One of those students is Nina Ejindu, a high school senior in Maryland who participated in SSP at Purdue last summer. She’s interested in medicine as a career, and wanted to see if biochemistry might be a good fit for college study.
“I thought the campus was insanely beautiful,” she says. “And when I got in the lab, I was honestly starstruck. It just looked so put-together, so advanced. Even with the college visits I’d done so far, Purdue has some of the best labs I’d ever seen.”
Ejindu and the rest of her 36-strong cohort got up early each morning for 8 a.m. lectures followed by long days in the lab, attempting to design an enzyme inhibitor for Cdc14 phosphatases, which play a role in plant infection by fungi.
“It was all very new to me, and at times hard to grasp, but the TAs and the teachers were very helpful, and at the end of the day everyone had a great understanding of what they were doing,” she says.
For Ejindu and her peers, “the end of the day” often meant leaving the lab at 10:30 p.m. then working in the dorm computer lab until late. But she loved every minute of it.
“We were able to intellectually challenge each other and grow together,” she says. “When I got home, I genuinely missed doing that research with my lab group.”
During the rare times off from the lab, Purdue’s SSP students, who came from all over the country and the globe, were taken on excursions around the state – hikes in Turkey Run State Park, swimming in the rain at Indiana Dunes.
“Those experiences, I don’t think I’ll ever forget them,” Ejindu says. “Everyone was so nice, so kind, so funny. I was expecting the kids to be a little, well, not necessarily pretentious, but maybe a little bit.
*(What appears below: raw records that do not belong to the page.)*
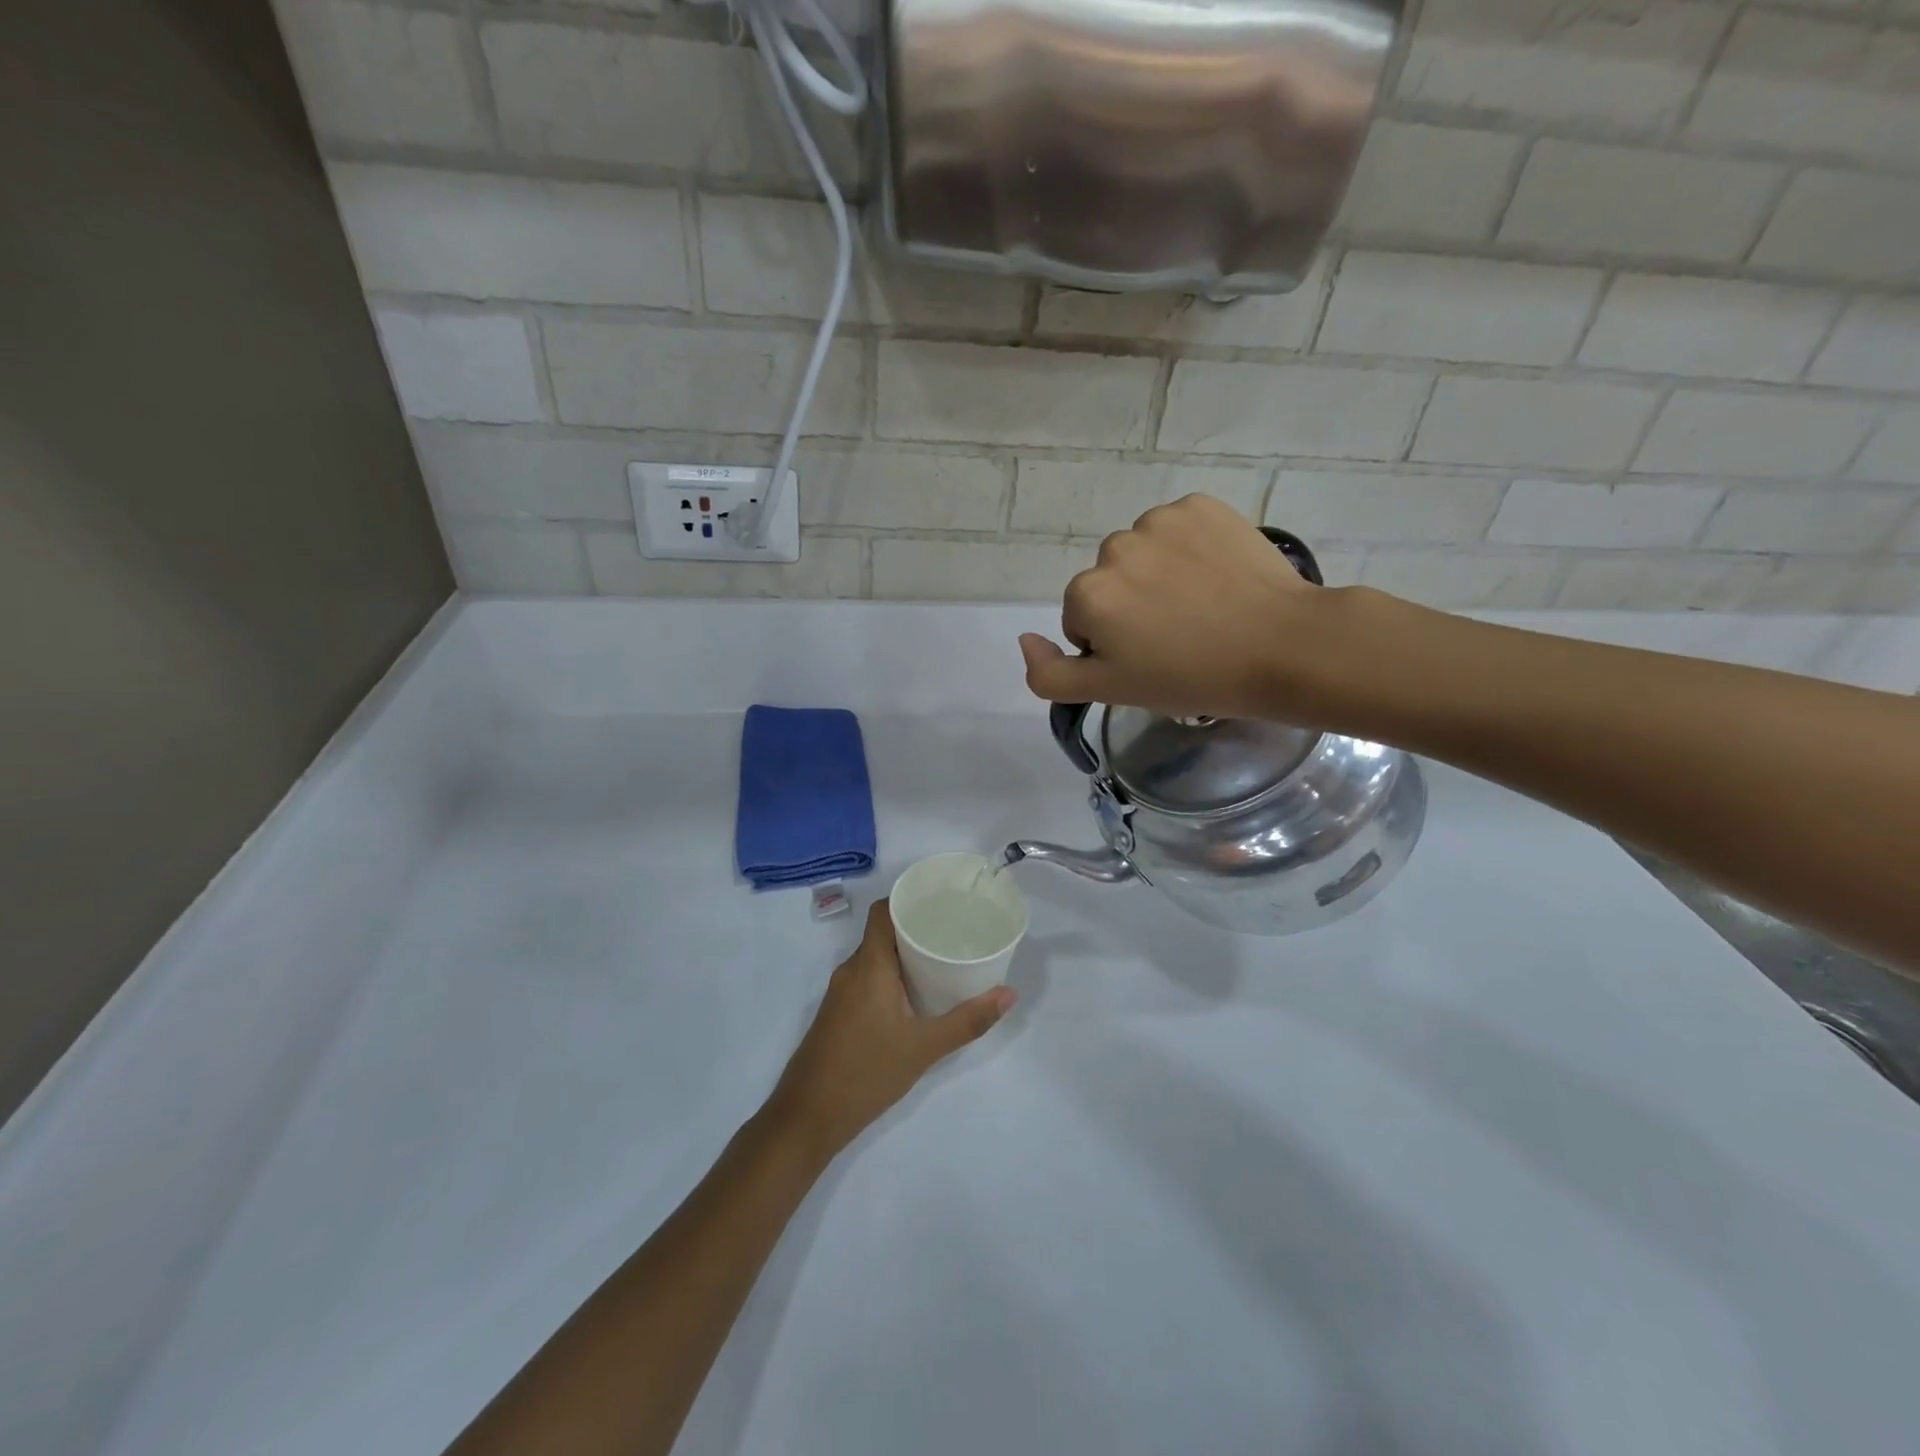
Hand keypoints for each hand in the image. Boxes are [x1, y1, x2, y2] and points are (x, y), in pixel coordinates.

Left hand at [767, 900, 1014, 1160]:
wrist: (806, 1118)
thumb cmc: (866, 1073)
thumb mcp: (924, 1048)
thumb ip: (967, 1021)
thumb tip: (1009, 994)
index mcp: (869, 966)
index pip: (882, 911)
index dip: (907, 899)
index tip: (940, 900)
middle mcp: (850, 971)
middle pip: (882, 933)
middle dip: (915, 928)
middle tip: (953, 931)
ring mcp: (840, 993)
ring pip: (875, 959)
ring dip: (903, 955)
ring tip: (941, 959)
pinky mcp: (837, 1014)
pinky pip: (867, 979)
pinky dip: (891, 976)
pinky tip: (914, 995)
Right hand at [1018, 494, 1325, 719]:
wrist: (1282, 647)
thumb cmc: (1192, 678)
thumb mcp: (1110, 691)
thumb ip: (1050, 674)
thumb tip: (1025, 639)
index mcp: (1087, 593)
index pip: (1082, 619)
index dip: (1112, 645)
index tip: (1150, 660)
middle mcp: (1114, 547)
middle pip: (1109, 582)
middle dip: (1131, 605)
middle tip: (1178, 636)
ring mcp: (1160, 521)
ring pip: (1141, 552)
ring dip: (1158, 574)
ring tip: (1201, 606)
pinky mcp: (1201, 506)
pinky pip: (1177, 528)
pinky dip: (1188, 548)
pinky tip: (1217, 576)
But they were all so down to earth.”
Months later, Ejindu and her closest SSP friends chat daily, and she’s on a WhatsApp thread with the rest of her summer classmates.
In addition to learning specific lab skills, Ejindu says the experience boosted her self-assurance as she tackles college applications.
“It made us more confident about applying to a bunch of different schools, especially selective ones,” she says. “SSP’s intensity can be compared to some top schools, so it gave us a little taste of what college could be like.”
For Purdue, participating in SSP helps put the university on the radar of students who might not otherwise think to apply. Frank Steslow recently returned from an SSP alumni weekend, where he met a 2023 SSP-Purdue graduate from Connecticut.
“I was asking him about his future, and he said, ‘I’m applying to Brown and I’m applying to Purdue,’” Steslow says. “He had not thought about Purdue previously, but was feeling really great about the experience, the university, and the campus, and he was putting it on the top of his list.”